→ **EXERCISE DESCRIPTION**
Copy the data exactly; pictures stay out of the copy.

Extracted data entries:
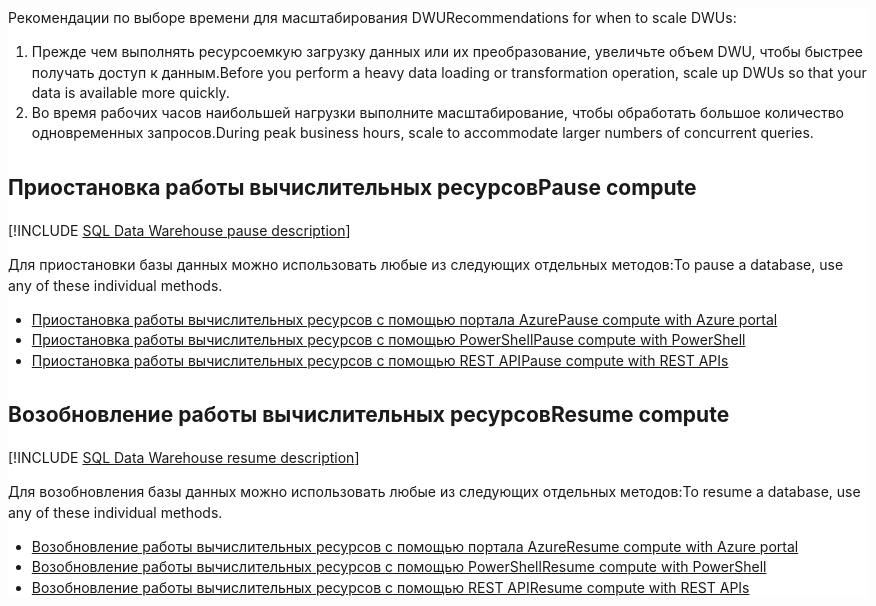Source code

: <span data-ttu-id="80d04-223">Рекомендации по выборе времени для масштабирования DWU</span><span class="sxs-lookup"><span data-stu-id="80d04-223">Recommendations for when to scale DWUs:</span></span>

1. <span data-ttu-id="80d04-224">Прежде чем выполнять ресурсоемкую загрузку данных или их преобразование, увеличьте объем DWU, чтобы быстрее получать доступ к данным.</span><span class="sxs-lookup"><span data-stu-id="80d04-224">Before you perform a heavy data loading or transformation operation, scale up DWUs so that your data is available more quickly.</span></span>
2. <span data-ttu-id="80d04-225">Во время рабочих часов наибольшей нагрузки выполните масштабирование, чтобы обработать большое количество одновременных запросов.</span><span class="sxs-lookup"><span data-stu-id="80d04-225">During peak business hours, scale to accommodate larger numbers of concurrent queries.</span></span> 

<a name="pause-compute-bk"></a>

## <a name="pause-compute"></a><span data-ttu-id="80d04-226">Приостановка работы вычислительных ресурсов</span><span class="sxs-lookup"><span data-stu-id="80d04-226">Pause compute</span></span>
[!INCLUDE [SQL Data Warehouse pause description](../../includes/sql-data-warehouse-pause-description.md)]

<span data-ttu-id="80d04-227">Для приостановки базы данных можно использовать любые из следующих отдельных методов:</span><span class="sxs-lookup"><span data-stu-id="80d04-227">To pause a database, use any of these individual methods.</span></span>

* <span data-ttu-id="80d04-228">[Приостановка работы вычислительных ресурсов с помощью портала Azure][Pause compute with Azure portal]</span><span class="sxs-lookup"><span data-stu-id="80d04-228">[Pause compute with Azure portal][Pause compute with Azure portal]</span></span>
* <span data-ttu-id="80d04-229">[Приостановка работы вычислительных ресурсов с помощью PowerShell][Pause compute with PowerShell]</span><span class="sxs-lookup"><span data-stu-id="80d04-229">[Pause compute with PowerShell][Pause compute with PowerShell]</span></span>
* <span data-ttu-id="80d04-230">[Приостановка работы вычислительных ресурсов с помощью REST API][Pause compute with REST APIs]</span><span class="sxs-lookup"><span data-stu-id="80d04-230">[Pause compute with REST APIs][Pause compute with REST APIs]</span></span>

<a name="resume-compute-bk"></a>

## <a name="resume-compute"></a><span data-ttu-id="80d04-231">Возобновление работы вычислительных ресурсов</span><span class="sxs-lookup"><span data-stu-id="80d04-231">Resume compute</span></span>
[!INCLUDE [SQL Data Warehouse resume description](../../includes/sql-data-warehouse-resume-description.md)]

<span data-ttu-id="80d04-232">Для возобновления базы данных можно использовать любые из следующих отдельных методов:</span><span class="sxs-lookup"><span data-stu-id="80d04-232">To resume a database, use any of these individual methods.</span></span>

* <span data-ttu-id="80d04-233">[Возобновление работы вычислительных ресурсов с помощью портала Azure][Resume compute with Azure portal]</span><span class="sxs-lookup"><span data-stu-id="80d04-233">[Resume compute with Azure portal][Resume compute with Azure portal]</span></span>
* <span data-ttu-id="80d04-234">[Возобновление работы вычислительных ресурсов с помощью PowerShell][Resume compute with PowerShell]</span><span class="sxs-lookup"><span data-stu-id="80d04-234">[Resume compute with PowerShell][Resume compute with PowerShell]</span></span>
* <span data-ttu-id="80d04-235">[Возобновление работы вычислительных ресурсов с помощью REST API][Resume compute with REST APIs]</span><span class="sxs-lookup"><span data-stu-id="80d04-235">[Resume compute with REST APIs][Resume compute with REST APIs]</span></span>


[data warehouse units (DWUs)]: ./sql-data-warehouse-overview-what-is.md#predictable-and-scalable-performance-with-data-warehouse-units
[billed]: https://azure.microsoft.com/en-us/pricing/details/sql-data-warehouse/
[linearly]: ./sql-data-warehouse-overview-what-is.md#predictable-and-scalable-performance-with-data-warehouse-units
[Scale compute power with Azure portal]: ./sql-data-warehouse-manage-compute-portal.md#scale-compute-power
[Scale compute power with PowerShell]: ./sql-data-warehouse-manage-compute-powershell.md#scale-compute-bk
[Scale compute power with REST APIs]: ./sql-data-warehouse-manage-compute-rest-api.md#scale-compute-bk
[Scale compute power with TSQL]: ./sql-data-warehouse-manage-compute-tsql.md#scale-compute-bk
[capacity limits]: ./sql-data-warehouse-service-capacity-limits.md
[Pause compute with Azure portal]:  ./sql-data-warehouse-manage-compute-portal.md#pause-compute-bk
[Pause compute with PowerShell]: ./sql-data-warehouse-manage-compute-powershell.md#pause-compute-bk
[Pause compute with REST APIs]: ./sql-data-warehouse-manage-compute-rest-api.md#pause-compute-bk
[Resume compute with Azure portal]:  ./sql-data-warehouse-manage-compute-portal.md#resume-compute-bk
[Resume compute with PowerShell]: ./sql-data-warehouse-manage-compute-powershell.md#resume-compute-bk
[Resume compute with REST APIs]: ./sql-data-warehouse-manage-compute-rest-api.md#resume-compute-bk
[Check database state with T-SQL]: ./sql-data-warehouse-manage-compute-tsql.md#check-database-state-and-operation-progress
[Check database state with PowerShell]: ./sql-data-warehouse-manage-compute-powershell.md#check-database-state
[Check database state with REST APIs]: ./sql-data-warehouse-manage-compute-rest-api.md#check-database-state
[Workload and concurrency management]: ./sql-data-warehouse-develop-concurrency.md
[Table design overview]: ./sql-data-warehouse-tables-overview.md
[Table distribution]: ./sql-data-warehouse-tables-distribute.md
[Table indexing]: ./sql-data-warehouse-tables-index.md
[Table partitioning]: ./sql-data-warehouse-tables-partition.md
[Table statistics]: ./sql-data-warehouse-tables-statistics.md
[Best practices]: ./sql-data-warehouse-best-practices.md
[development overview]: ./sql-data-warehouse-overview-develop.md
[SQL DB Contributor]: ../active-directory/role-based-access-built-in-roles.md#sql-db-contributor
[ALTER DATABASE]: https://msdn.microsoft.com/library/mt204042.aspx
[Azure portal]: http://portal.azure.com/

→ **EXPECTED ANSWER**
Source code

: <span data-ttu-id="80d04-223">Рекомендации по выборе времени для масштабирования DWU</span><span class="sxs-lookup"><span data-stu-id="80d04-223">Recommendations for when to scale DWUs:</span></span>

1. <span data-ttu-id="80d04-224">Прежде чем выполнять ресурсоемкую загрузку данных или их преобразование, увеличьте объем DWU, чтобы быстрее получать доступ к данным.</span><span class="sxs-lookup"><span data-stu-id="80d04-224">Before you perform a heavy data loading or transformation operation, scale up DWUs so that your data is available more quickly.</span></span>
2. <span data-ttu-id="80d04-225">Во время рабочих часов наибольшей нагрузки выполните масштабирование, чтобы обработать большое количество одновременных запросов.</span><span class="sxs-lookup"><span data-stu-id="80d04-225">During peak business hours, scale to accommodate larger numbers of concurrent queries.</span></span> 

<a name="pause-compute-bk"></a>

## <a name="pause-compute"></a><span data-ttu-id="80d04-226">Приостановка работы вычислительных ресурсов</span><span class="sxs-lookup"><span data-stu-id="80d04-226">Pause compute</span></span>
[!INCLUDE [SQL Data Warehouse pause description](../../includes/sql-data-warehouse-pause-description.md)]

<span data-ttu-id="80d04-227">Для приостановки базы данных можно использовать любые из следующих отдельных методов:</span><span class="sxs-lookup"><span data-stu-id="80d04-227">To pause a database, use any of these individual methods.</span></span>

* <span data-ttu-id="80d04-228">[Приостановка работы вычислительных ресурсов с помощью портала Azure][Pause compute with Azure portal]</span><span class="sxs-lookup"><span data-stu-id="80d04-228">[Pause compute with Azure portal][Pause compute with Azure portal]</span></span>
* <span data-ttu-id="80d04-229">[Приостановка работы вычислительных ресурсов с помощью PowerShell][Pause compute with PowerShell]</span><span class="sxs-lookup"><span data-stu-id="80d04-229">[Pause compute with PowerShell][Pause compute with PowerShell]</span></span>
* <span data-ttu-id="80d04-230">[Приостановка работы вычислительных ресурсов с помощью REST API][Pause compute with REST APIs]</span><span class="sxs-lookup"><span data-stu-id="80d04-230">[Pause compute with REST APIs][Pause compute with REST APIs]</span></span>

<a name="resume-compute-bk"></a>

## <a name="resume-compute"></a><span data-ttu-id="80d04-231">Возобновление работы вычислительных ресурсов</span><span class="sxs-lookup"><span data-stu-id="80d04-231">Resume compute</span></span>
[!INCLUDE [SQL Data Warehouse resume description](../../includes/sql-data-warehouse-resume-description.md)]

<span data-ttu-id="80d04-232">Для возобновления базы данных можно использовать любые из следующих отдельных методов:</span><span class="sxs-lookup"><span data-stu-id="80d04-232">To resume a database, use any of these individual methods.</span></span>

* <span data-ttu-id="80d04-233">[Возобновление работы вычислительных ресурсов с помощью портала Azure][Resume compute with Azure portal]</span><span class="sxs-lookup"><span data-stu-id="80d04-233">[Resume compute with Azure portal][Resume compute with Azure portal]</span></span>
* <span data-ttu-id="80d04-234">[Возобновление работы вычислительных ресурсов с помощью PowerShell][Resume compute with PowerShell]</span><span class="sxs-lookup"><span data-stu-id="80d04-234">[Resume compute with PowerShell][Resume compute with PowerShell]</span></span>
* <span data-ttu-id="80d04-235">[Возобновление работы вычислительных ресурсов с помощью REST API][Resume compute with REST APIs]</span><span class="sxs-lookup"><span data-stu-id="80d04-235">[Resume compute with REST APIs][Resume compute with REST APIs]</span></span>


[data warehouse units (DWUs)]: ./sql-data-warehouse-overview-what-is.md#predictable-and-scalable-performance-with-data-warehouse-units
[billed]: https://azure.microsoft.com/en-us/pricing/details/sql-data-warehouse/
[linearly]: ./sql-data-warehouse-overview-what-is.md#predictable-and-scalable-performance-with-data-warehouse-units
[Scale compute power with Azure portal]: ./sql-data-warehouse-manage-compute-portal.md#scale-compute-power
[Scale compute power with PowerShell]: ./sql-data-warehouse-manage-compute-powershell.md#scale-compute-bk
[Scale compute power with REST APIs]: ./sql-data-warehouse-manage-compute-rest-api.md#scale-compute-bk
[Scale compute power with TSQL]: ./sql-data-warehouse-manage-compute-tsql.md#scale-compute-bk
[capacity limits]: ./sql-data-warehouse-service-capacity-limits.md
[Pause compute with Azure portal]:  ./sql-data-warehouse-manage-compute-portal.md#pause-compute-bk
[Pause compute with PowerShell]: ./sql-data-warehouse-manage-compute-powershell.md#pause-compute-bk
[Pause compute with REST APIs]: ./sql-data-warehouse-manage-compute-rest-api.md#pause-compute-bk
[Resume compute with Azure portal]:  ./sql-data-warehouse-manage-compute-portal.md#resume-compute-bk
[Resume compute with PowerShell]: ./sql-data-warehouse-manage-compute-powershell.md#resume-compute-bk
[Resume compute with REST APIs]: ./sql-data-warehouse-manage-compute-rest-api.md#resume-compute-bk
[Check database state with T-SQL]: ./sql-data-warehouse-manage-compute-tsql.md#check-database-state-and-operation-progress
[Check database state with PowerShell]: ./sql-data-warehouse-manage-compute-powershell.md#check-database-state
[Check database state with REST APIs]: ./sql-data-warehouse-manage-compute-rest-api.md#check-database-state
[Workload and concurrency management]: ./sql-data-warehouse-develop-concurrency.md
[Table design overview]: ./sql-data-warehouse-tables-overview.md
[Table distribution]: ./sql-data-warehouse-tables-distribute.md
[Table indexing]: ./sql-data-warehouse-tables-index.md
[Table partitioning]: ./sql-data-warehouse-tables-partition.md
[Table statistics]: ./sql-data-warehouse-tables-statistics.md
[Best practices]: ./sql-data-warehouse-best-practices.md
[development overview]: ./sql-data-warehouse-overview-develop.md
[SQL DB Contributor]: ../active-directory/role-based-access-built-in-roles.md#sql-db-contributor
[ALTER DATABASE]: https://msdn.microsoft.com/library/mt204042.aspx
[Azure portal]: http://portal.azure.com/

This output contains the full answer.